Checking blood glucose and logging the results are vital for insulin users, says Leffert. “People tend to look at blood sugar testing as a static ‘here’s what’s happening right now, and that’s what I need to do to react.’ But … we can teach them pattern recognition,” he says. Looking at patterns will help you and your doctor see whether you are consistently off target at certain times of the day or in response to, say, eating at a restaurant. This information can help you and your health care provider adjust your food, exercise, or insulin dose as needed. Many meters allow you to add information to the glucose reading (such as “after meal” or “sick day”) and can download results to a computer and let you create reports.
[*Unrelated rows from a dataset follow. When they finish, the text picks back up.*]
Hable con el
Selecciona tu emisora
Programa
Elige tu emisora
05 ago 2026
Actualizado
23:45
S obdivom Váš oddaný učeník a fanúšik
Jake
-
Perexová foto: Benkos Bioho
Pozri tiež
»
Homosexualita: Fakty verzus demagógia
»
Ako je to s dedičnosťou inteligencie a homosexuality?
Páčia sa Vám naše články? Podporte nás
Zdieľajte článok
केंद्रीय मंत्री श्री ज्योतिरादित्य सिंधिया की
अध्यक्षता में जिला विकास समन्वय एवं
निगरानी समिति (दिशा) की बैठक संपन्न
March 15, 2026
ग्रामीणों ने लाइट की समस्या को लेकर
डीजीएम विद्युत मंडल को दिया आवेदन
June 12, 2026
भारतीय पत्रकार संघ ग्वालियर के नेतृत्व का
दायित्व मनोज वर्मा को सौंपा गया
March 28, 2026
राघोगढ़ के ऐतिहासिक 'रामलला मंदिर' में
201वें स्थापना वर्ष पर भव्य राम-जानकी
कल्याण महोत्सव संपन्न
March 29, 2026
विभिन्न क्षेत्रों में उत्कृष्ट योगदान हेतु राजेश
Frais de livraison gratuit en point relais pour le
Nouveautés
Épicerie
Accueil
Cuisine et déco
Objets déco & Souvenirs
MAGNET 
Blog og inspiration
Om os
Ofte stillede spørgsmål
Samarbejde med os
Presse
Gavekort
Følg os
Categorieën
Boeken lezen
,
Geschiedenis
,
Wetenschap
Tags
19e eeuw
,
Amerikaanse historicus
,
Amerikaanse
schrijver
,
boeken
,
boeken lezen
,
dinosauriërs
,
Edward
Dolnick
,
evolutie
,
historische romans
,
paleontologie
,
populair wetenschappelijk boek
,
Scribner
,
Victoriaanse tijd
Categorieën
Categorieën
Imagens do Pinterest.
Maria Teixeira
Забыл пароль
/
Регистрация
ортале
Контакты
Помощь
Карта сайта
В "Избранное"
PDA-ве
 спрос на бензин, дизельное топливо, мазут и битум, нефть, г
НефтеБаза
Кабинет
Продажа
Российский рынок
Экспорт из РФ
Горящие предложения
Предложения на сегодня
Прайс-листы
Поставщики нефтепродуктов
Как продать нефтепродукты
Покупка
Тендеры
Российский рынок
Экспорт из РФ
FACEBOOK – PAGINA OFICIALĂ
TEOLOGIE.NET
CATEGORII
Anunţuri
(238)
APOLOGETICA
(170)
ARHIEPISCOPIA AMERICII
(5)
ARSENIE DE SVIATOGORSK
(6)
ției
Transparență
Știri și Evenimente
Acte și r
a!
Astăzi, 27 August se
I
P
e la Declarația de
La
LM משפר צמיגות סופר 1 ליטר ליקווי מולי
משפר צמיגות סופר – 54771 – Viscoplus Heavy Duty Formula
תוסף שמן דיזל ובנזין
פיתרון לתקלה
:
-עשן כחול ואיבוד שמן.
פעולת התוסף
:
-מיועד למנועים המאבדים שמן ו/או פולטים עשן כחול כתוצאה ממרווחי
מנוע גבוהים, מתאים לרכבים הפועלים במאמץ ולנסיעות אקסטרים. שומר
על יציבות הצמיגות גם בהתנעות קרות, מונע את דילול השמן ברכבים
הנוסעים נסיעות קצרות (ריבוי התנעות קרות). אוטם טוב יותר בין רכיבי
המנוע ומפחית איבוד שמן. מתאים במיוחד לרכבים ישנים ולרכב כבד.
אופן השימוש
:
The data can help you become your own diabetes investigator, Mensing says, and help you find a regimen that works best for you. Of course, it’s also OK to keep a log using a pen and paper. Record the date, time, blood glucose result, and any notes that can help explain the result, such as eating an unusually large meal or sitting for a long time during a cross-country car trip.
Calling the Shots
Your doctor may recommend an injectable drug from the GLP-1 receptor agonist class (such as Byetta or Victoza) instead of or in addition to insulin. Such medications are effective, have less risk of low blood glucose (hypoglycemia) than insulin does, and won’t cause weight gain—some people even lose a few pounds after starting one of these medications.